Alors que dans les milieux officiels, l’on parle du calme, mieux, de la paix instaurée dans le Kasaï-Central, il  nous revient que des présumés miliciens de Kamwina Nsapu ont attaqué le  dimanche 30 avril dernier, à différents endroits, des superviseurs de l’épreuve de dissertation, en perspective de l’examen d’Etat, édition 2017.

Suite à ces attaques,  les élèves de ce coin du pays, n’ont pas finalement participé à cette épreuve, qui a eu lieu hier mardi 2 avril sur l’ensemble du territoire national.

Pourtant, bien avant, le ministre de l’Enseignement primaire, secondaire et professionnel (EPSP), Gaston Musemena assurait que toutes les dispositions sécuritaires étaient prises pour la réussite de l’opération dans l’espace Kasaï.

Malheureusement, c’était sans compter avec les velléités du nébuleux phénomène Kamwina Nsapu, qui devient pratiquement une calamité.

Radio Okapi qui se fait l’écho  du récent acte posé par ces présumés miliciens, indique que dans la localité de Kamuanga, en territoire de Dibaya, à plus de 30 km au Sud-est de Tshimbulu, le chef de sous-division de l’EPSP et des inspecteurs partis de Tshimbulu pour réceptionner les malles des dissertations ont été cueillis par les miliciens  qui les ont libérés après avoir payé une rançon.

La même source poursuit en  signalant qu’à Bitanda,  une autre localité du même territoire, des miliciens ont arraché la clef de contact du véhicule qui transportait les malles convoyées par les agents de l’EPSP.  Ces miliciens protestent ainsi contre le paiement par les élèves des frais de participation à la dissertation. L’équipe aurait été libérée après une longue discussion.

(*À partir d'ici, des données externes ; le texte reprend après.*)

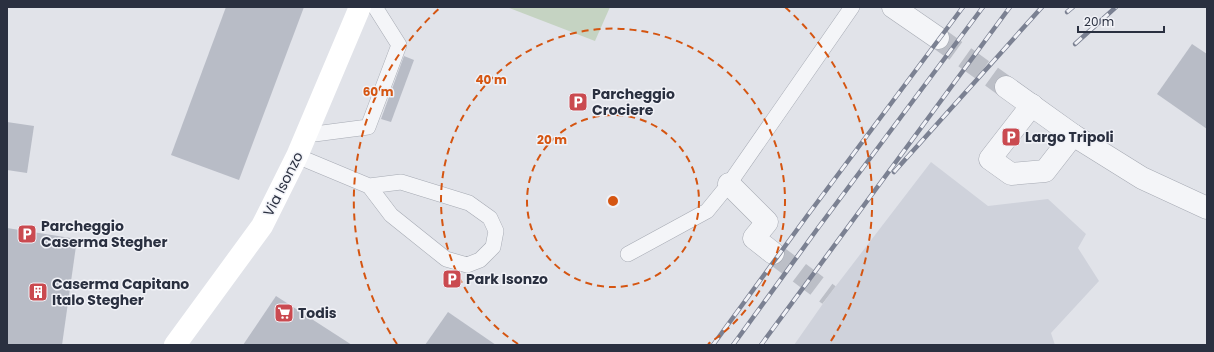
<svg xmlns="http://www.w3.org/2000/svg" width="1214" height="352" font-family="Poppins,sans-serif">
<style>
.built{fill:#cfd2db}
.green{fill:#c5d3c2}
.building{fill:#b8bcc6}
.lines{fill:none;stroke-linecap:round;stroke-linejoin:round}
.pedestrian-tunnel{stroke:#bcbfc7;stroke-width:22;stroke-dasharray:22 11;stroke-linecap:butt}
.tertiary-tunnel{stroke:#bcbfc7;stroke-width:22;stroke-dasharray:22 11;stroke-linecap:butt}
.service-casing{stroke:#a6aab3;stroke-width:16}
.pedestrian-casing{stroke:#a6aab3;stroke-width:23}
.minor-casing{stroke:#a6aab3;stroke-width:23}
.tertiary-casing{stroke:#a6aab3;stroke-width:23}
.service{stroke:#f4f5f8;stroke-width:15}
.pedestrian{stroke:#f4f5f8;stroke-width:22}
.minor{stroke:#f4f5f8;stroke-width:22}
.tertiary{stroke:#f4f5f8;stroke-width:22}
.secondary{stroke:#fff;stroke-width:22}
.rail-casing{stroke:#7b8192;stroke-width:4.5}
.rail{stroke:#f1f2f7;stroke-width:3;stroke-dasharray:9;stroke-linecap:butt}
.ring{fill:none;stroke:#d55511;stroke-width:2;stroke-dasharray:7 5}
.labels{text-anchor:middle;stroke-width:3;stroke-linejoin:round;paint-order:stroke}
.poi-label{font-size:14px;font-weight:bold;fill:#2a3040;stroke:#f1f2f7;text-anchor:start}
.street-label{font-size:14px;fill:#2a3040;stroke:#f1f2f7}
.centre{fill:#d55511;stroke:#f1f2f7;stroke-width:2}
.ring-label{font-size:12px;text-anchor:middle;font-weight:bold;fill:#d55511;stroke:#f1f2f7;stroke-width:3;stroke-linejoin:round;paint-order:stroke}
</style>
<rect width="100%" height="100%" fill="#e1e3e9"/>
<path class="built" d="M931,162L988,206L1048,199L1086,234L1078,248L1099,281L1051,333L1055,345H794L829,295Z"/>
<path class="green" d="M507,7H610L595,41Z"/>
<g class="building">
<path d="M226,7H304L239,180L171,155Z"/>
<path d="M1192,44L1207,54V129L1157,94Z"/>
<path d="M404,56L414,60L391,122L381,119Z"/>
<path d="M7,122L34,126L27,173L7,170Z"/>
<path d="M7,228L77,239L62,345H7Z"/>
<path d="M276,296L352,345H243Z"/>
<path d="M448,312L496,345H425Z"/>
</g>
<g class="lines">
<path class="pedestrian-tunnel" d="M773,253L829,295"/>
<path class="tertiary-tunnel" d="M938,38L1006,87"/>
<g class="service-casing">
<g id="service">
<path d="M307,135L368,127L399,45L375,7"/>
<path d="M297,156L369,186L391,215L446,259L467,265L480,260L493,247L496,231L490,218L469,203L401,182L369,186"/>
<path d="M628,254L707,211L729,184L852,7"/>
</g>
</g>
<g class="pedestrian-casing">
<path id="pedestrian" d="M729,184L767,222L754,238L773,253"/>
</g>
<g class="minor-casing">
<path id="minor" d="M1032,105L990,159L1011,174L1045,171L1073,135"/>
</g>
<g class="tertiary-casing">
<g id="tertiary">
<path d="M893,7L938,38"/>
<path d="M1006,87L1073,135L1142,178L1207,208"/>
</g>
</g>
<use href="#service" class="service"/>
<use href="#pedestrian" class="pedestrian"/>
<use href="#minor" class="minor"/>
<use href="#tertiary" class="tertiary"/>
<path class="secondary" d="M175,345L262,226L297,156L360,7"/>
<g class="rail-casing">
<g id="rail">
<path d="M1067,12L1073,7"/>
<path d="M1075,44L1116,7"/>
<path d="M894,172L1042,7"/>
<path d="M713,345L807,216L963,7"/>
<path d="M733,345L818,228L983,7"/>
<path d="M761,345L1010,7"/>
</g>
</g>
<use href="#rail" class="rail"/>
</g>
<g class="ring">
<circle cx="613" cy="201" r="86"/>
<path d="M518 344A172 172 0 1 1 708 344"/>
<path d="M397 344A259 259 0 0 1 441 7M785 7A259 259 0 0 1 829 344"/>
</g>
<defs>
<g id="parking-square" transform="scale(1)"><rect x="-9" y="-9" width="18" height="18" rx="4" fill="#ca4a50" stroke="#f1f2f7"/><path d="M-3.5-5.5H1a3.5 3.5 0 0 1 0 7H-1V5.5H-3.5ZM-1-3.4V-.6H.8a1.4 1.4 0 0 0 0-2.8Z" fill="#fff"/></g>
<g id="building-square" transform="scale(1)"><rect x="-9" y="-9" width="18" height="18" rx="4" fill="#ca4a50" stroke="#f1f2f7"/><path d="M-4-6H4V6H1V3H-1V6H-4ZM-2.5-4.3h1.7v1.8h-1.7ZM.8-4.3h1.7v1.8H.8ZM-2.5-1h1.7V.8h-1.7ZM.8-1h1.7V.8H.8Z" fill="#fff"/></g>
<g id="supermarket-square" transform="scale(1)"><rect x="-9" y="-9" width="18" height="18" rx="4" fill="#ca4a50" stroke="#f1f2f7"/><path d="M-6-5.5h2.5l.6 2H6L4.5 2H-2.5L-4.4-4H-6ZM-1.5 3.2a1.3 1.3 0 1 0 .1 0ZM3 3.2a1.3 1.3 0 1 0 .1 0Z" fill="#fff"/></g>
</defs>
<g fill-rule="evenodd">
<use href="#parking-square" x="578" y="102"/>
<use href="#parking-square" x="1011" y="137"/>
<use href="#parking-square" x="27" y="234"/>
<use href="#parking-square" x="452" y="279"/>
<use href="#building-square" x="38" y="292"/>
<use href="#supermarket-square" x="284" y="313"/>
</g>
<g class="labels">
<g class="poi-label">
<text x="592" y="99">Parcheggio<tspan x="592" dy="16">Crociere</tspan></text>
<text x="1025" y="142">Largo Tripoli</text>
<text x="41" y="231">Parcheggio<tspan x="41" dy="16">Caserma Stegher</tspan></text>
<text x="466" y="284">Park Isonzo</text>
<text x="52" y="289">Caserma Capitano<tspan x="52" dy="16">Italo Stegher</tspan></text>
<text x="298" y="318">Todis</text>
</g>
<g class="street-label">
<text transform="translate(283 184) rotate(-63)" y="5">Via Isonzo</text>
</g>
</g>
<circle cx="613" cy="201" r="6" class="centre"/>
<g class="ring-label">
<text x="491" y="84">40 m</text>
<text x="378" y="96">60 m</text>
<text x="552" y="144">20 m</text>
</g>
<rect width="1214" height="352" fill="none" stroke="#2a3040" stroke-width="16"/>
<path d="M1078 26v6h86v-6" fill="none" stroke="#2a3040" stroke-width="2"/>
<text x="1084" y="26" font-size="12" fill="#2a3040" stroke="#f1f2f7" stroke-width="3" paint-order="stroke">20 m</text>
</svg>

Même scénario dans le territoire de Kazumba, rapporte notre source, où le véhicule des inspecteurs qui déposait les agents dans divers centres a été intercepté dans les environs de Bilomba par ces présumés miliciens. Ces responsables de l’EPSP ont été séquestrés et ont dû laisser des sommes d’argent aux parents, de contrôle routier.

Un inspecteur a été grièvement blessé à la machette, rapporte radio Okapi ses collègues et les blessés ont été obligés de rebrousser chemin avec les questionnaires, après avoir servi deux des quatre centres d’examen.

Par ailleurs, un groupe de miliciens a fait incursion le matin de samedi 29 avril à la mission catholique Dibanga à 60 km de Banaleka, en territoire de Demba. Des témoins sur place ont indiqué qu’ils ont mis le feu sur tout ce qui appartient à ‘Eglise catholique notamment le centre de santé, les motos des médecins, la cure et le couvent des sœurs. Mais pourquoi cette aversion sur les catholiques ? s’interroge-t-on.

D’après les autorités locales, ces incidents font peur aux élèves finalistes des humanités et nécessitent une sensibilisation des miliciens sur le bien-fondé de cet examen et la présence  des forces de l’ordre pour sécuriser les élèves.

Au regard de tout ce qui précède, il y a tout lieu de dire qu’en dépit de l’accord de paix signé et la nomination du nouveau chef coutumier, succédant de Kamwina, la situation sécuritaire demeure  précaire.